Yesterday, my wife wrote down some things she wanted to have some understanding on. why i did or said things. i told her to give me a call at 2pm. she slept thru it because she got up early and our child was runnin her up the wall. we talked for 2 hours.

i was 100% honest and truthful. i warned her that she may not like what she hears but the truth is the truth. after we talked everything out, she said that i didnt sound sincere. i told her that there was no way i could be any more sincere. i said that i was sorry she did not get what she may or may not have been looking for, i was as truthful as i could be.

i dont think shes understanding why i was so mean and controlling all those years. i explained to her that my mother ran my life for so long that when i got out on my own i didnt know what to do because there wasnt someone there doing everything for me. i wish i could have realized that back then. i didnt want my mother to be there like that but thats how it had "always been", even back when i was 16. i dont mean in the good parent sort of way, i mean like "you shouldnt date her, shes a ****.", saying this about my g/f at hte time when i was 16. how is a 16 y/o supposed to hear that from thier parent and deal with that?

i just found out yesterday that my mother opened an online account under my name and didnt tell me about it. now its overdue payment and has $177 on it. yeh, i had to field that call in the AT&T store where i was trying to change the phone out of her name and under mine. i was under her family plan. i have my own family. i called her and told her that the account was closed and it WILL be paid off today or tomorrow. i also told her to whittle down whats left in the bank account to the nearest $100 and let me know the final number so i can transfer it out. im tired of being used.

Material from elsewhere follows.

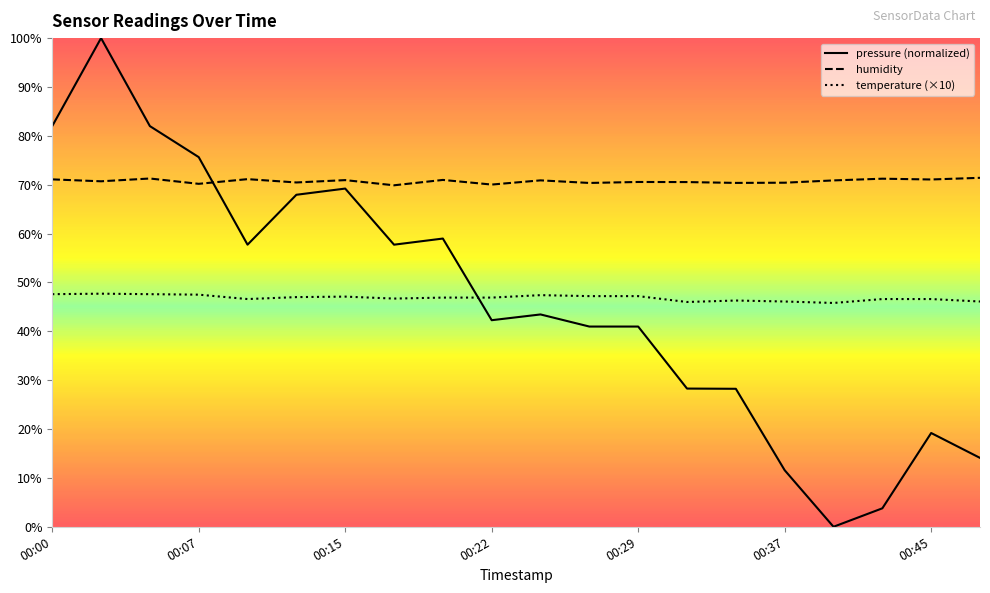

What is the difference between the maximum and minimum values in the pressure (normalized) series?

100.0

regarding my wife, i love my wife dearly and msis her. however, i do not know how long i can wait around for her. there is life after her and im prepared to move on. i know full well taht moving on doesnt mean giving up my child even if i have to talk to my wife to talk to my child. 

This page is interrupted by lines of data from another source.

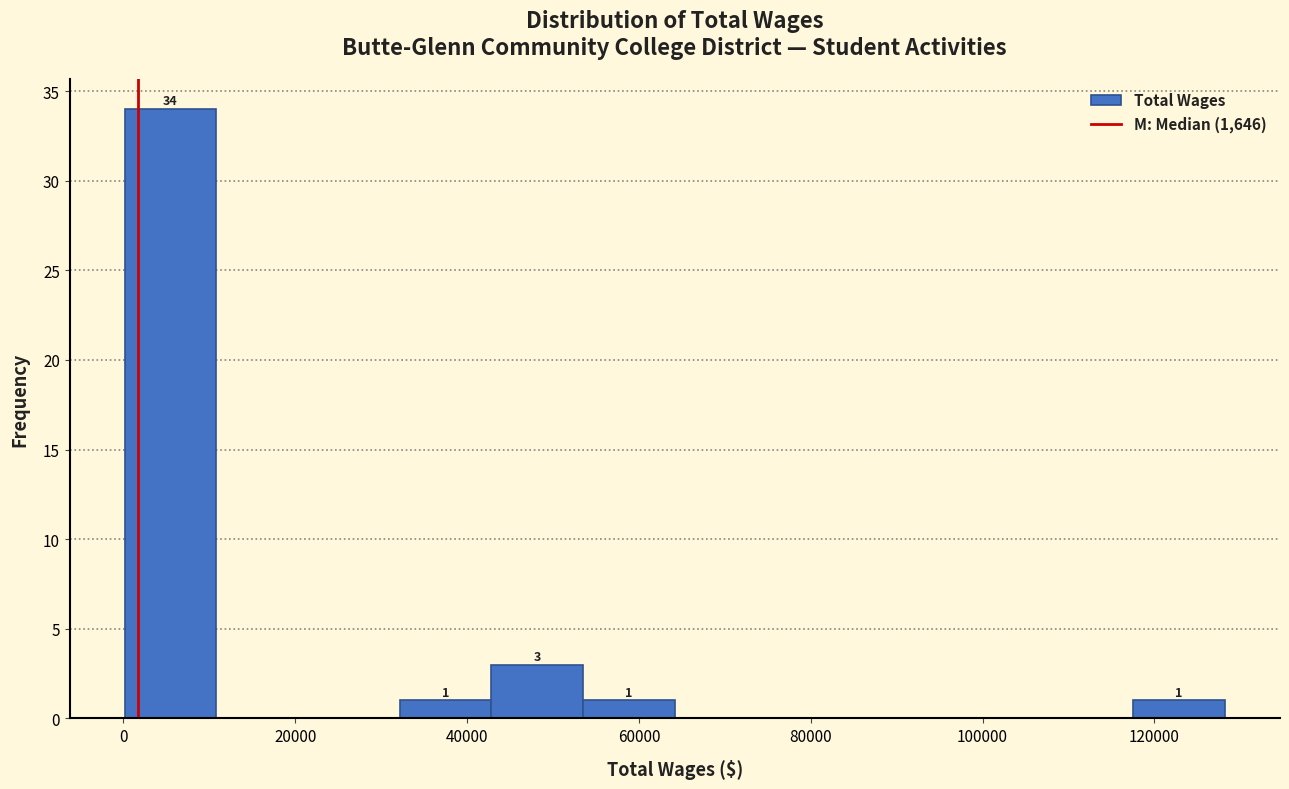

Which range on the x-axis has the tallest bar?

0 to 10000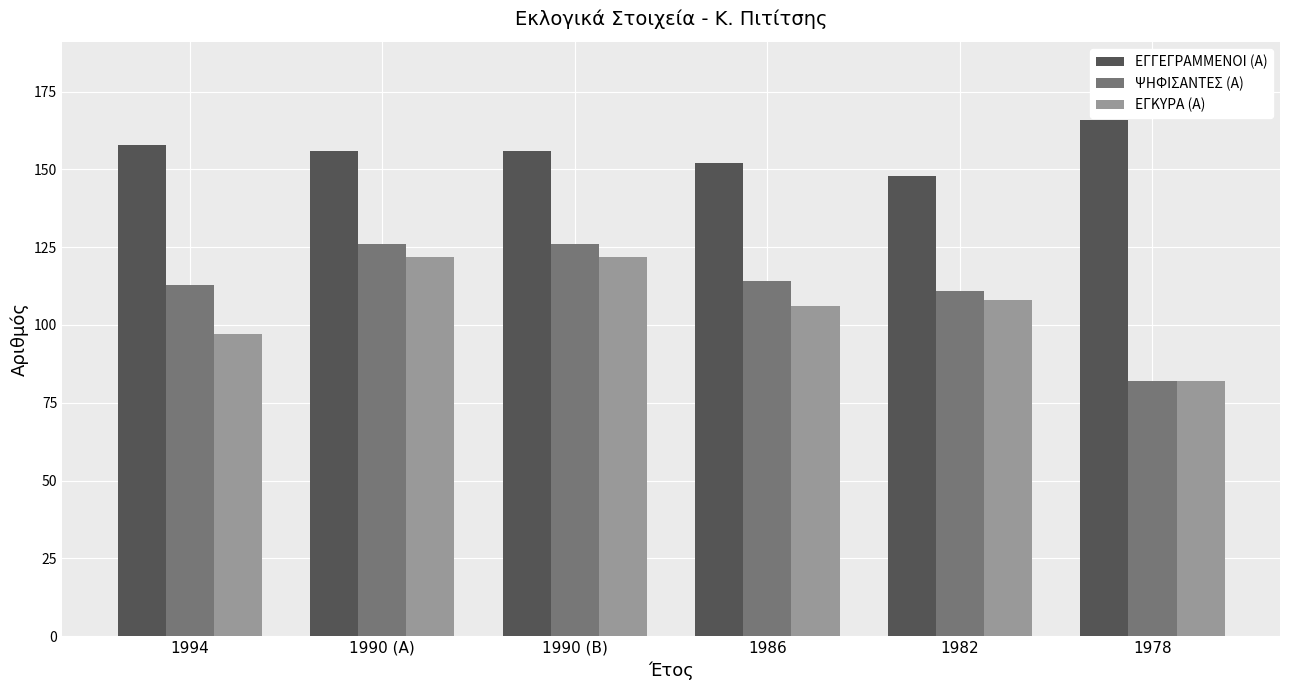

Reading left to right, transcribe all the data shown in this chart.

ΕΓΓΕΓΡΑΜΜΕΝΟΙ (Α): 1994=158	1990 (Α)=156	1990 (Β)=156	1986=152	1982=148	1978=166
ΨΗΦΙΣΑΝΤΕΣ (Α): 1994=113	1990 (Α)=126	1990 (Β)=126	1986=114	1982=111	1978=82
ΕΓΚΥΡΑ (Α): 1994=97	1990 (Α)=122	1990 (Β)=122	1986=106	1982=108	1978=82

ive gotten used to not calling her to start convos. though i say that, i had to wednesday because i was so upset that i almost threw up at work. beyond that, i only call when she doesnt call when she says she will or if it looks like ill miss my nightly ritual of telling my child good night/i love her/i miss her/what did you do today? kind of thing.

i havent taken any steps yet but i have signed up for a dating site or 2. i am being truthful on the profiles since i have nothing to hide. im really tired of letting myself be hurt by someone whos too busy with thierself to have anything for me. im not afraid of moving on, i love my wife so much but again, i dont know how long i can wait for someone who just ran away.


----------



## xBlitzkriegx (Mar 23, 2011)

just wanted to update that my wife has made her desicion to leave. im filing today or tomorrow when possible. i have contacted an attourney "just in case". the divorce is going to be amicable as possible.


----------



## Oak (Mar 21, 2011)

Good luck to you Blitz. I am in a similar situation now, working with my wife on the details and getting ready to file. Although it is the hardest thing I have ever gone through, I feel much better working towards closure. She and I are actually communicating a lot more effectively, and have been able to get things out and behind us so we can move on with our lives separately. 

Wish you the best.


----------



## xBlitzkriegx (Mar 23, 2011)

i thank you and everyone else on the board for listening. even though we dont know each other, its been nice having people to listen to me that are/have been in a similar situation. i probably wont post here anymore.

ill be sending the paperwork to the lawyer today. filing asap. i dont want this but i feel i must take charge as it will help me to move on.


----------